Your objective: Please rewrite the rows below, swapping "lash artist" for "lash technician" and changing nothing else. Omit the pictures from your answer.

Data listing:
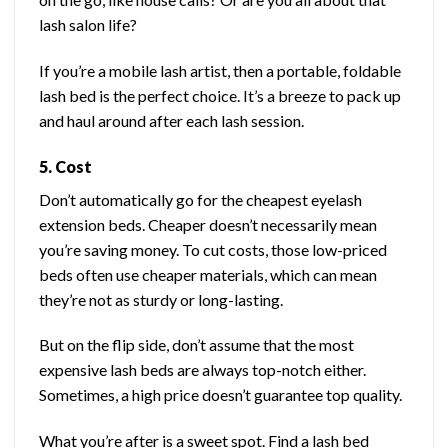
lash salon life?
If you’re a mobile lash artist, then a portable, foldable
lash bed is the perfect choice. It’s a breeze to pack up
and haul around after each lash session.
5. Cost
Don’t automatically go for the cheapest eyelash
extension beds. Cheaper doesn’t necessarily mean
you’re saving money. To cut costs, those low-priced
beds often use cheaper materials, which can mean
they’re not as sturdy or long-lasting.
But on the flip side, don’t assume that the most
expensive lash beds are always top-notch either.
Sometimes, a high price doesn’t guarantee top quality.
What you’re after is a sweet spot. Find a lash bed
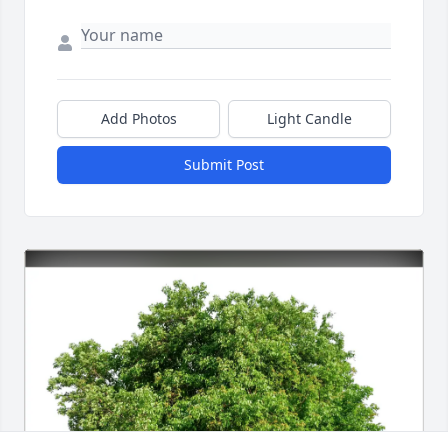
Add Photos
Light Candle
Submit Post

Problem solution:
lash salon life?
If you’re a mobile lash technician, then a portable, foldable
lash bed is the perfect choice. It’s a breeze to pack up
and haul around after each lash session.
5. Cost
Don’t automatically go for the cheapest eyelash
extension beds. Cheaper doesn’t necessarily mean
you’re saving money. To cut costs, those low-priced
beds often use cheaper materials, which can mean
they’re not as sturdy or long-lasting.
But on the flip side, don’t assume that the most
expensive lash beds are always top-notch either.
Sometimes, a high price doesn’t guarantee top quality.
What you’re after is a sweet spot. Find a lash bed
Add Photos
Light Candle
Submit Post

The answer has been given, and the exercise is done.